What is a gas storage 'spread trade'?
The summer/winter storage spread is the price difference between summer-month gas (when storage is being filled) and winter-month gas (when storage is being drawn). When summer prices are much lower than winter prices, a storage operator (or a financial trader) can profitably buy gas in summer, store it, and sell it forward in winter — locking in the spread. The economics: if summer Henry Hub is $2.50 and winter Henry Hub is $4.50, the spread is $2.00/MMBtu; storage costs (cushion gas, working capital, demurrage) are roughly $0.50/MMBtu — so a $1.50/MMBtu net margin is captured. This is one of the oldest fundamental commodity trades, and physical storage operators (energy utilities, midstream MLPs) and financial traders (Vitol, Glencore, Mercuria) compete on storage capacity. Retail traders can express a similar view via calendar-spread futures (long winter, short summer), which is one of the cleaner 'fundamental' gas trades available.
How do I access European TTF as a retail trader?
TTF futures are listed on ICE Endex (formerly APX-Endex) and are available through any ICE-connected broker offering ICE Endex access. Most U.S. retail brokers don't offer ICE Endex; European retail brokers (IG, CMC, Saxo) typically do. Minimum contract size is 1 MW × 30 days = 720 MWh, equivalent to ~€25,000 of notional per contract at €35/MWh — too large for most retail accounts.
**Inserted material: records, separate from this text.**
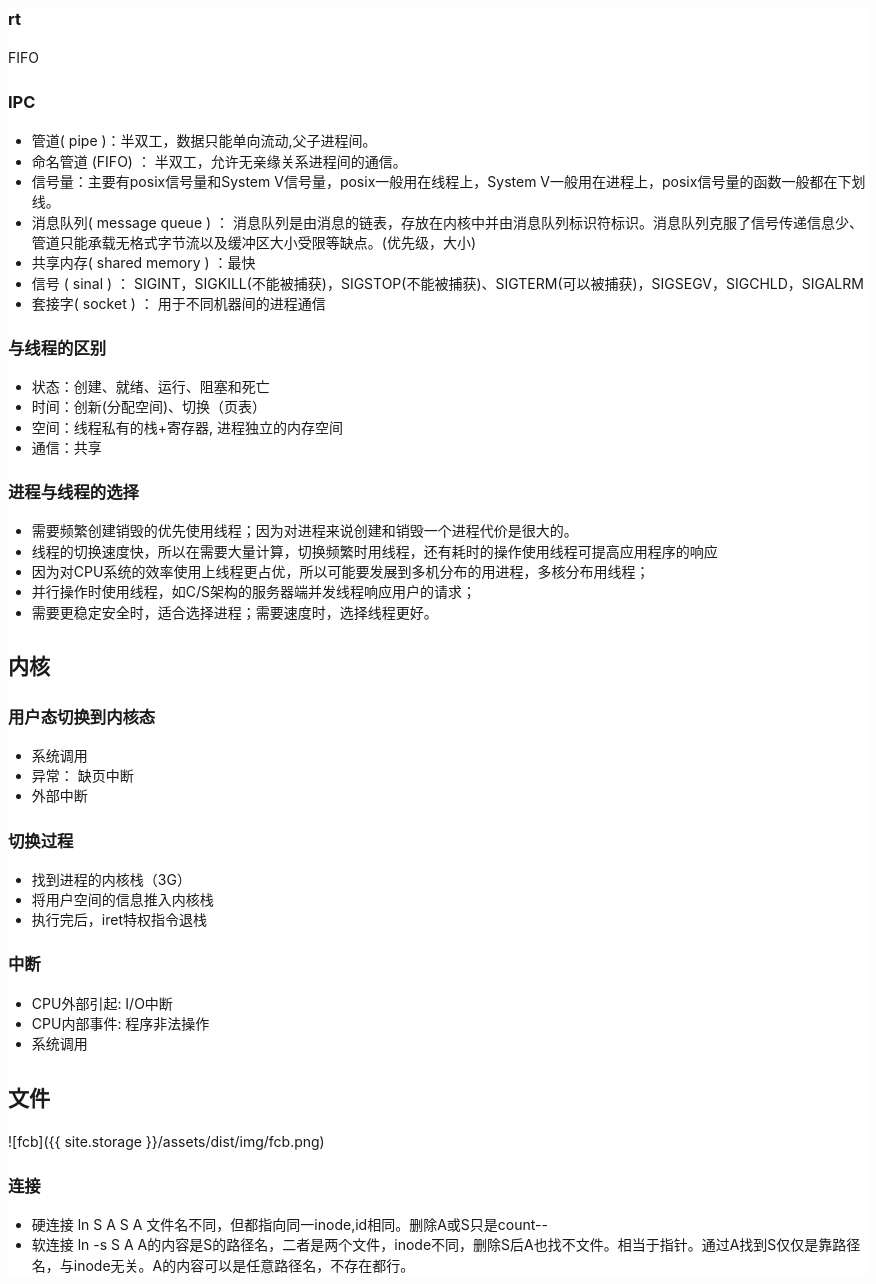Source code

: ### rt  
FIFO  

### IPC  
- 管道( pipe  )：半双工，数据只能单向流动,父子进程间。  
- 命名管道 (FIFO) ： 半双工，允许无亲缘关系进程间的通信。  
- 信号量：主要有posix信号量和System V信号量，posix一般用在线程上，System V一般用在进程上，posix信号量的函数一般都在下划线。  
- 消息队列( message queue  ) ： 消息队列是由消息的链表，存放在内核中并由消息队列标识符标识。消息队列克服了信号传递信息少、管道只能承载无格式字节流以及缓冲区大小受限等缺点。(优先级，大小)  
- 共享内存( shared memory  ) ：最快 
- 信号 ( sinal  ) ： SIGINT，SIGKILL(不能被捕获)，SIGSTOP(不能被捕获)、SIGTERM(可以被捕获)，SIGSEGV，SIGCHLD，SIGALRM  
- 套接字( socket  ) ： 用于不同机器间的进程通信  

### 与线程的区别   
- 状态：创建、就绪、运行、阻塞和死亡  
- 时间：创新(分配空间)、切换（页表）
- 空间：线程私有的栈+寄存器, 进程独立的内存空间    
- 通信：共享      

### 进程与线程的选择  
- 需要频繁创建销毁的优先使用线程；因为对进程来说创建和销毁一个进程代价是很大的。  
- 线程的切换速度快，所以在需要大量计算，切换频繁时用线程，还有耗时的操作使用线程可提高应用程序的响应  
- 因为对CPU系统的效率使用上线程更占优，所以可能要发展到多机分布的用进程，多核分布用线程；  
- 并行操作时使用线程，如C/S架构的服务器端并发线程响应用户的请求；  
- 需要更稳定安全时，适合选择进程；需要速度时，选择线程更好。  

## 内核  
### 用户态切换到内核态  
- 系统调用  
- 异常： 缺页中断  
- 外部中断  

### 切换过程  
- 找到进程的内核栈（3G）
- 将用户空间的信息推入内核栈  
- 执行完后，iret特权指令退栈

### 中断  
- CPU外部引起: I/O中断   
- CPU内部事件: 程序非法操作  
- 系统调用   

## 文件  
![fcb]({{ site.storage  }}/assets/dist/img/fcb.png)   

### 连接  
- 硬连接 ln S A    S A 文件名不同，但都指向同一inode,id相同。删除A或S只是count--  
- 软连接 ln -s S A A的内容是S的路径名，二者是两个文件，inode不同，删除S后A也找不文件。相当于指针。通过A找到S仅仅是靠路径名，与inode无关。A的内容可以是任意路径名，不存在都行。  

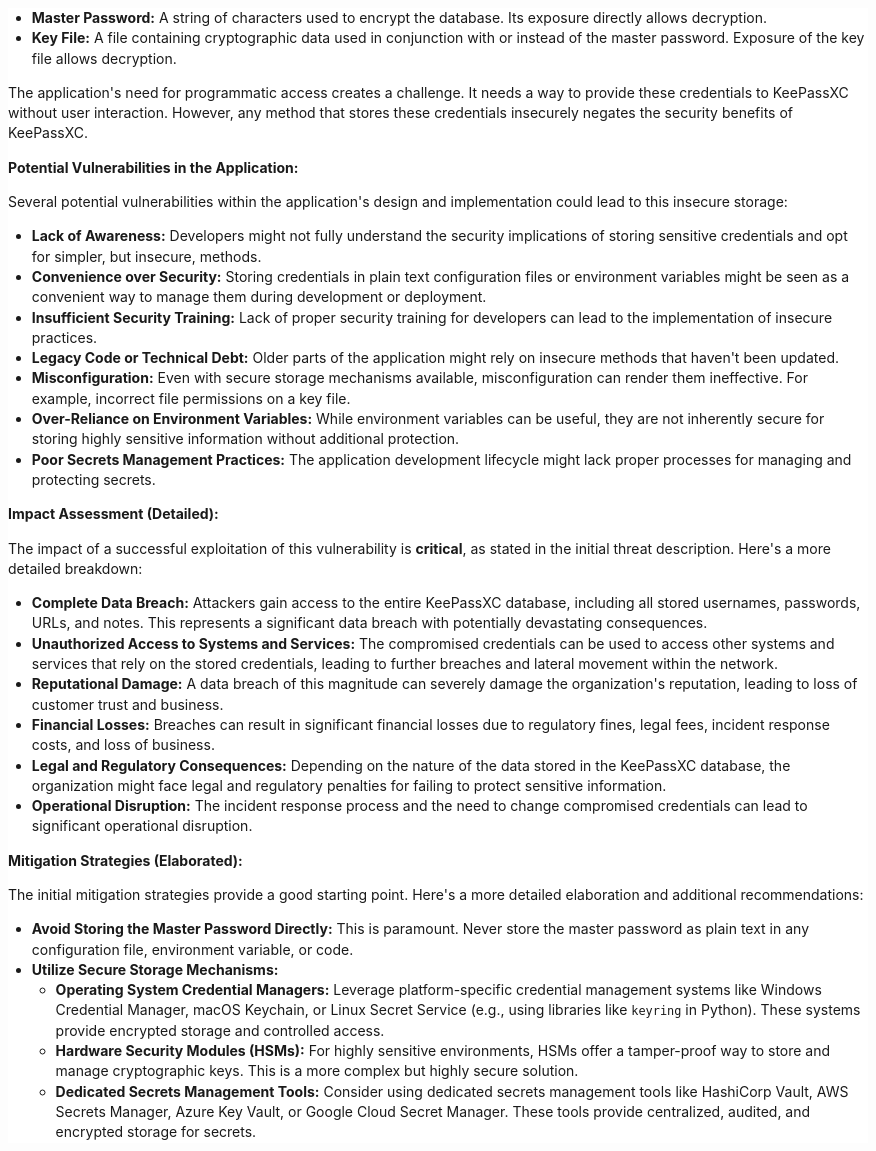 *   **Master Password:**  A string of characters used to encrypt the database. Its exposure directly allows decryption.
*   **Key File:** A file containing cryptographic data used in conjunction with or instead of the master password. Exposure of the key file allows decryption.

The application's need for programmatic access creates a challenge. It needs a way to provide these credentials to KeePassXC without user interaction. However, any method that stores these credentials insecurely negates the security benefits of KeePassXC.

**Potential Vulnerabilities in the Application:**

Several potential vulnerabilities within the application's design and implementation could lead to this insecure storage:

*   **Lack of Awareness:** Developers might not fully understand the security implications of storing sensitive credentials and opt for simpler, but insecure, methods.
*   **Convenience over Security:**  Storing credentials in plain text configuration files or environment variables might be seen as a convenient way to manage them during development or deployment.
*   **Insufficient Security Training:**  Lack of proper security training for developers can lead to the implementation of insecure practices.
*   **Legacy Code or Technical Debt:**  Older parts of the application might rely on insecure methods that haven't been updated.
*   **Misconfiguration:**  Even with secure storage mechanisms available, misconfiguration can render them ineffective. For example, incorrect file permissions on a key file.
*   **Over-Reliance on Environment Variables:**  While environment variables can be useful, they are not inherently secure for storing highly sensitive information without additional protection.
*   **Poor Secrets Management Practices:**  The application development lifecycle might lack proper processes for managing and protecting secrets.

**Impact Assessment (Detailed):**

The impact of a successful exploitation of this vulnerability is **critical**, as stated in the initial threat description. Here's a more detailed breakdown:

*   **Complete Data Breach:**  Attackers gain access to the entire KeePassXC database, including all stored usernames, passwords, URLs, and notes. This represents a significant data breach with potentially devastating consequences.
*   **Unauthorized Access to Systems and Services:**  The compromised credentials can be used to access other systems and services that rely on the stored credentials, leading to further breaches and lateral movement within the network.
*   **Reputational Damage:**  A data breach of this magnitude can severely damage the organization's reputation, leading to loss of customer trust and business.
*   **Financial Losses:**  Breaches can result in significant financial losses due to regulatory fines, legal fees, incident response costs, and loss of business.
*   **Legal and Regulatory Consequences:**  Depending on the nature of the data stored in the KeePassXC database, the organization might face legal and regulatory penalties for failing to protect sensitive information.
*   **Operational Disruption:**  The incident response process and the need to change compromised credentials can lead to significant operational disruption.

**Mitigation Strategies (Elaborated):**

The initial mitigation strategies provide a good starting point. Here's a more detailed elaboration and additional recommendations:

*   **Avoid Storing the Master Password Directly:** This is paramount. Never store the master password as plain text in any configuration file, environment variable, or code.
*   **Utilize Secure Storage Mechanisms:**
    *   **Operating System Credential Managers:** Leverage platform-specific credential management systems like Windows Credential Manager, macOS Keychain, or Linux Secret Service (e.g., using libraries like `keyring` in Python). These systems provide encrypted storage and controlled access.
    *   **Hardware Security Modules (HSMs):** For highly sensitive environments, HSMs offer a tamper-proof way to store and manage cryptographic keys. This is a more complex but highly secure solution.
    *   **Dedicated Secrets Management Tools:** Consider using dedicated secrets management tools like HashiCorp Vault, AWS Secrets Manager, Azure Key Vault, or Google Cloud Secret Manager. These tools provide centralized, audited, and encrypted storage for secrets.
The practical retail route to TTF exposure is CFDs at brokers that offer European-gas CFDs (PrimeXBT, IG, CMC), where contract size scales to any euro amount and leverage of 5–10× is typical. TTF tracks the underlying ICE Endex futures very closely on liquid days. Be aware that TTF has historically been even more volatile than Henry Hub — the 2021–2022 crisis was the most extreme price event in any major commodity market, and the contract's recurring spikes during winter make leveraged positions particularly hazardous.
Risk Warning
Natural gas is the most volatile of the major commodity markets, with annualised price moves of 50–80% and recurring multi-hundred-percent annual moves on weather or supply shocks. The 2021–2022 European TTF rally is the most extreme price event in any major commodity market in modern history. Leveraged CFD and futures products amplify both gains and losses; positions can be liquidated entirely on volatility spikes that have happened repeatedly in this market. Long-term holders of futures-backed ETFs (UNG, leveraged variants) face severe roll-yield decay during normal contango markets. The information on this page is provided for educational purposes only and does not constitute investment advice. Always do your own research and consider your personal financial situation, risk tolerance, and investment objectives before trading any commodity. Past price action is not indicative of future results.